[Items from a dataset]
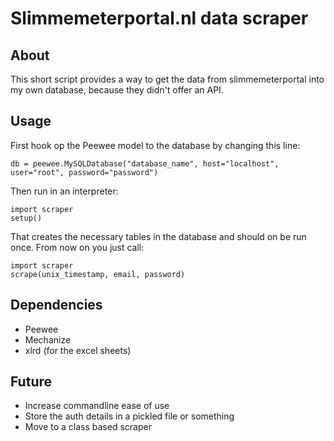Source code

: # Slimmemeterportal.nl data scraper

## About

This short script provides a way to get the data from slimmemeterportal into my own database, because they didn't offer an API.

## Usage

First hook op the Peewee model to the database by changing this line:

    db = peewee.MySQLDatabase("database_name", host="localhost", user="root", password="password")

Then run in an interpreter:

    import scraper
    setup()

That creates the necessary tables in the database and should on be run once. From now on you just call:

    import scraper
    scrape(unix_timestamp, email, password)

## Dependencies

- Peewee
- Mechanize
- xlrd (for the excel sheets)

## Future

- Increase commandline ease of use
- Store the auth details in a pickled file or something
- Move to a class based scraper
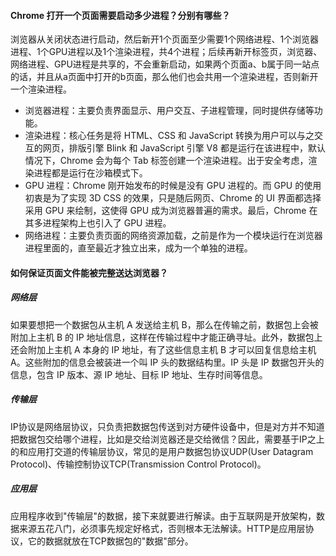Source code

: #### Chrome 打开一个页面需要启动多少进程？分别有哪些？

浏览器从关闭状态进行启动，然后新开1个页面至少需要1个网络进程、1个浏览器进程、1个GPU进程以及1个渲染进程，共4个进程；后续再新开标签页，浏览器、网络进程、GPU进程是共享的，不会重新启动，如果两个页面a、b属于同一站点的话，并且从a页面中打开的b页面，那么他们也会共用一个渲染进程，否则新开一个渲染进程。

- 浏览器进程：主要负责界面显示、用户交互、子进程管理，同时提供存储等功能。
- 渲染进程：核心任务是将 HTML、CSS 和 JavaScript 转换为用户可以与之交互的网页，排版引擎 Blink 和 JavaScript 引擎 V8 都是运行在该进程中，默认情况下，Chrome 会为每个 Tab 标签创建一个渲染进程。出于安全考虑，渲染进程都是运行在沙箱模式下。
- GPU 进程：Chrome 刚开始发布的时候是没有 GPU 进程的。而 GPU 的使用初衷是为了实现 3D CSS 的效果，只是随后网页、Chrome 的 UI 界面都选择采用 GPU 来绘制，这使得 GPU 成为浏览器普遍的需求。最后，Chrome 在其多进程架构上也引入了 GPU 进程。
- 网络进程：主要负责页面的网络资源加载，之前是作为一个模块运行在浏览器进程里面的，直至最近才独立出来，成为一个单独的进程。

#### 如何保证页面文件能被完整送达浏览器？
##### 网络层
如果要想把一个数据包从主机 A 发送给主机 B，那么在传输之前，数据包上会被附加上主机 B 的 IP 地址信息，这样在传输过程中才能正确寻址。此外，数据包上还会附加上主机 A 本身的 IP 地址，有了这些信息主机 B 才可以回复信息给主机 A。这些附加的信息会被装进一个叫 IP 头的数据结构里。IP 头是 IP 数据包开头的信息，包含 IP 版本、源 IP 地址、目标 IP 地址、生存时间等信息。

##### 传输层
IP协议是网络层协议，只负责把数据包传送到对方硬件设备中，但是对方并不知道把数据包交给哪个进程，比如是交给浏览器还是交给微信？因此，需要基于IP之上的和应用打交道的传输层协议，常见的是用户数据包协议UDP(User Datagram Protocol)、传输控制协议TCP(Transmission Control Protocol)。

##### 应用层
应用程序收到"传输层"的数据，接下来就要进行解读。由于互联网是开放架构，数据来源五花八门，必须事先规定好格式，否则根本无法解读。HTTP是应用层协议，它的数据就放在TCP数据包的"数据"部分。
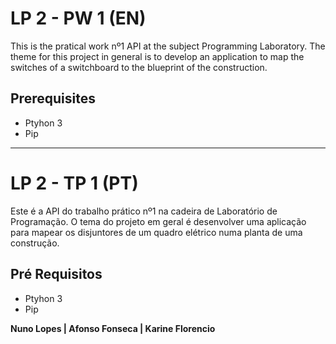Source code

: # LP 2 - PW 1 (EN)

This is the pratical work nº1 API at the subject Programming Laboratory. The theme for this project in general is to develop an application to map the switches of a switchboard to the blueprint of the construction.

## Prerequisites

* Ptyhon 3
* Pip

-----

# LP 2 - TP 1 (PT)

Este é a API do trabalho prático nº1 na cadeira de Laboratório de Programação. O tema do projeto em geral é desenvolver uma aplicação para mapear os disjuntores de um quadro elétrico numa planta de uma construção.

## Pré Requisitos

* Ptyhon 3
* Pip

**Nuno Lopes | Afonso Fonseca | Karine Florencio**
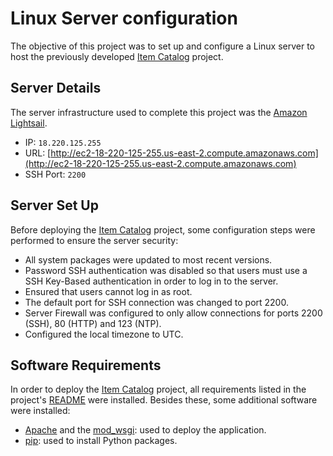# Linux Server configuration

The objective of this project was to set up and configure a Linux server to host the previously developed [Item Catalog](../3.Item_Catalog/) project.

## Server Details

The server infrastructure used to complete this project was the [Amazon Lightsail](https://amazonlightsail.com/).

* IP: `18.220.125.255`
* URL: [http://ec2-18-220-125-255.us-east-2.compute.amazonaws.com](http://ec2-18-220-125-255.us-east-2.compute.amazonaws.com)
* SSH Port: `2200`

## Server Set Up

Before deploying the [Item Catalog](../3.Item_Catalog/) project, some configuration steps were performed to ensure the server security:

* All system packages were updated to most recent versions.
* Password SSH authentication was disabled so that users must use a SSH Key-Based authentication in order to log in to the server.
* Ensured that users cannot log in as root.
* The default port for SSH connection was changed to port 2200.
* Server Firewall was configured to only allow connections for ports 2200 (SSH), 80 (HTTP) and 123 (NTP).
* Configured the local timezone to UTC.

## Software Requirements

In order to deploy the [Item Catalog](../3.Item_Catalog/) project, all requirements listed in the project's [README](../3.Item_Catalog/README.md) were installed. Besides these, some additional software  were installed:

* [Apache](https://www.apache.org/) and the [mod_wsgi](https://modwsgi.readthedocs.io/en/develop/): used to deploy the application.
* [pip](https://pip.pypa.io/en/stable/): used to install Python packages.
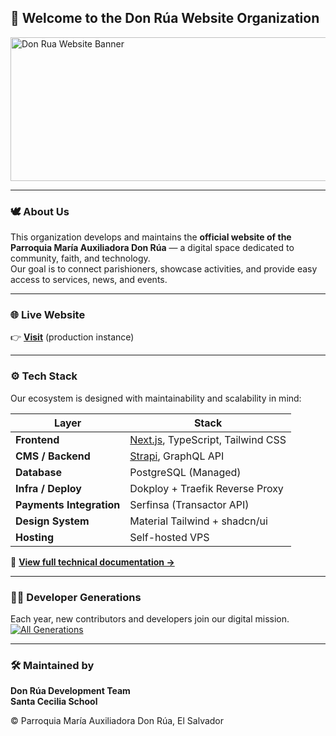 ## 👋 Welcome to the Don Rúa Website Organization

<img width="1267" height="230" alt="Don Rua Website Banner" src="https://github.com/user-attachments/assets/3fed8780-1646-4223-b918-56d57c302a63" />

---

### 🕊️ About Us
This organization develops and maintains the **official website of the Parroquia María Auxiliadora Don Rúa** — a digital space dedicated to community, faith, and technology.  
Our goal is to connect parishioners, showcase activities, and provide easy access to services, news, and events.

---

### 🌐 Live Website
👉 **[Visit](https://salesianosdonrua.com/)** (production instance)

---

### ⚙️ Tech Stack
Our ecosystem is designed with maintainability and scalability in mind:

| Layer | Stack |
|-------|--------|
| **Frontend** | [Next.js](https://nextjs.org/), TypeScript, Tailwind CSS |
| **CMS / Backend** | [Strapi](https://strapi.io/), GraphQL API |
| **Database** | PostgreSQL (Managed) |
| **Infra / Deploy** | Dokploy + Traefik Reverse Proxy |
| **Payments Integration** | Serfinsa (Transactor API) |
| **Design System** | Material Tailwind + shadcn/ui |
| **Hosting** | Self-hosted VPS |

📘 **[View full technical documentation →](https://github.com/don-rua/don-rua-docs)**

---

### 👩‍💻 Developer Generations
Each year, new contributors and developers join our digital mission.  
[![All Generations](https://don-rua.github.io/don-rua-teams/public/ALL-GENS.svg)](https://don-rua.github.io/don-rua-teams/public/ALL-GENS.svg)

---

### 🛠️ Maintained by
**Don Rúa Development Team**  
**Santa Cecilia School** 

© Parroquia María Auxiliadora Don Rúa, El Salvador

→ **TASK TO CARRY OUT**: Copy nothing but the lines from the start of the entries through the line with "That creates the". Write them out exactly, without pictures.

→ **REPLY**:
Source code

: # Slimmemeterportal.nl data scraper

## About

This short script provides a way to get the data from slimmemeterportal into my own database, because they didn't offer an API.

## Usage

First hook op the Peewee model to the database by changing this line:

    db = peewee.MySQLDatabase("database_name", host="localhost", user="root", password="password")

Then run in an interpreter:

    import scraper
    setup()

That creates the necessary tables in the database and should on be run once. From now on you just call:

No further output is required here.